Phobias can consume someone's personality, gradually absorbing him or her and even preventing the affected person from spending his or her days in a healthy and safe manner, in short, with peace of mind. They are more frequent in adults, but the great majority begin in childhood, being a risk factor for the development of future psychopathological conditions.
Having said that, I am sure you are thinking of some of the most common phobias, such as those of spiders, snakes, heights, enclosed spaces or the dentist, but it could be said that there are as many phobias as there are people. As many phobias as there are children. Now, a study recently published in the Journal of Child Psychology and Psychiatry, shares what could be a new approach to prevent this from happening with surprising data on the very ability of little ones when it comes to coping with something.
Just one session
Researchers from the University of York and the University of Sheffield in the United States worked for 5 years with 260 children in 27 mental health services. The team of experts was looking for solutions to childhood phobias, nothing new, but the objective was: to understand whether it would be possible to treat them in a single three-hour session. To date, several sessions of cognitive behavioral therapy (CBT) were needed to reduce the usual symptoms.
The three most common phobias of the participating children were: fear of animals, fear of vomiting and fear of blood, wounds and injections. With all of these as a basis, they began treatment sessions, including so-called exposure therapy. In this way they found the possibility to improve the quality of life of all of them much earlier.
The clearest example was the case of a child who was afraid of dogs. In his first session, the therapist instructed him to look at a dog through a window. When the child became ‘bored' with this, the therapist would teach him to control his emotions while opening the door to gradually approach the dog. The child succeeded in just 3 hours.
With boredom as an ally
Professor Lina Gega, director of the York Mental Health Research Institute and lead author of the research, explains that their method is based “on the premise that the opposite of fear is boredom, and children can get bored quite quickly with a repeated activity.” Thus, with that one session, the researchers were able to reduce not only the child's phobias, but those of most of the children treated.

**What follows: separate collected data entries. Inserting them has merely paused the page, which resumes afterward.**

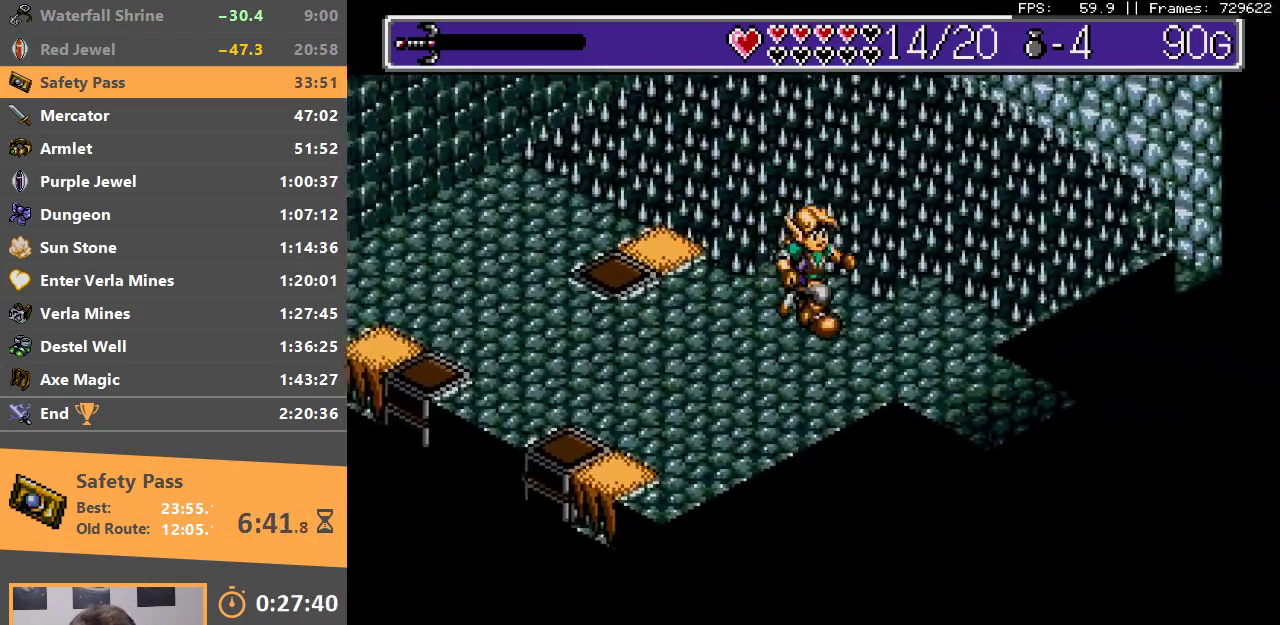
{"buttons": [], "events": []}
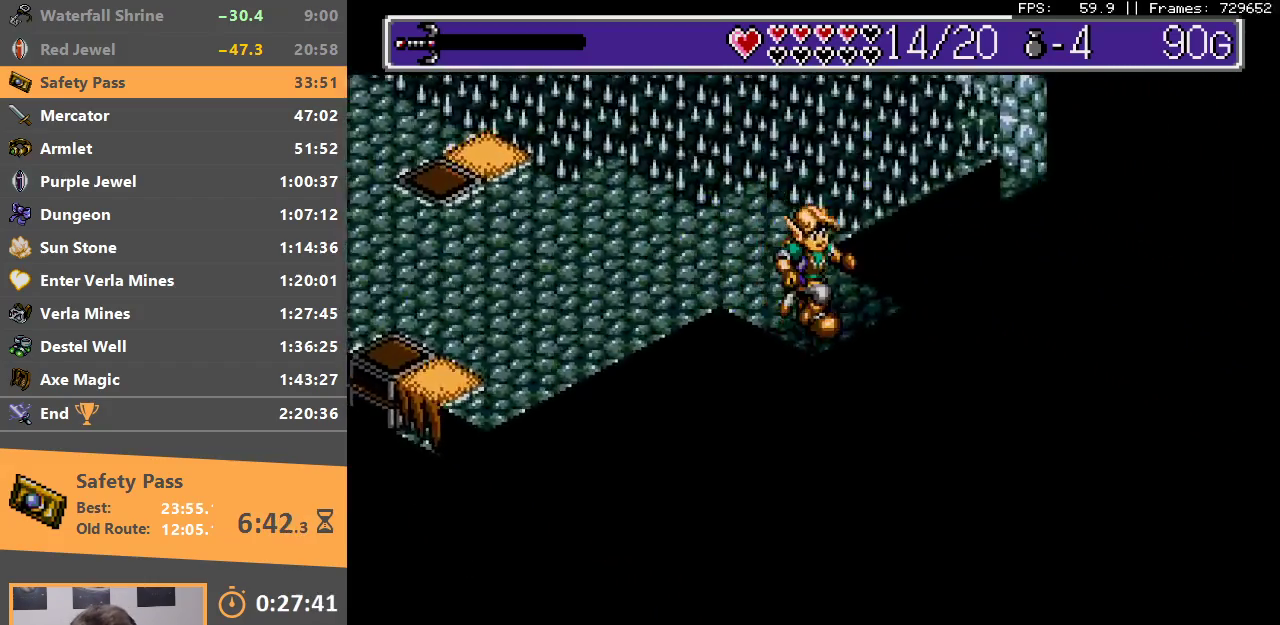
{"buttons": ["B"], "events": [[317, "B", "down"], [433, "B", "up"], [500, "B", "down"]]}
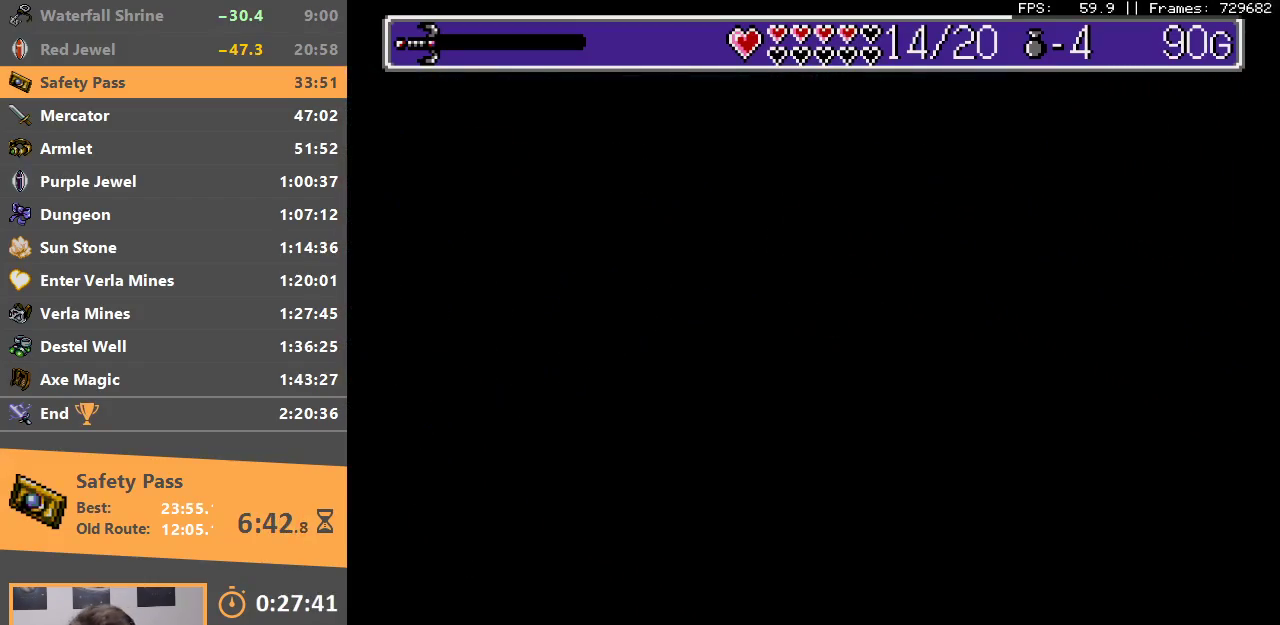
{"buttons": [], "events": [[100, "B", "up"], [183, "B", "down"], [283, "B", "up"]]}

With the current system of therapy, the child may experience anxiety every week before the session, which is an intrusion into his or her life and a huge cost for many families.
As Gega points out, there are a number of problems with the current approach to treating children's phobias with multiple therapy sessions: the child may experience anxiety every week before each session, which is not pleasant for the process or for the child's growth. These sessions often probe into the child's life, becoming a kind of constant intrusion into the child's privacy. On top of that, they are often costly for the family, one of the various limitations that keep many children out of the system.
“We often find that with multiple sessions, the dropout rate from treatment is high, so now that we know that just one three-hour session can be just as effective in children, it could open up new opportunities for clinical services to reduce waiting lists, resolve barriers to attendance and save money,” Gega adds in this regard.
Resolving a phobia faster has more benefits than might appear at first glance. The study highlights the fact that severe phobias can often be linked to other conditions such as ADHD and depression. Therefore, it is possible that resolving the phobia more quickly will allow clinicians to identify other problems and better support their patients.
Fears are common in childhood, and tend to be transient, resolving spontaneously over the course of the very process known as cognitive maturation, there are complex forms. Certain symptoms that go beyond this can also occur or set in motion at an early age: those that shape the idea of phobia.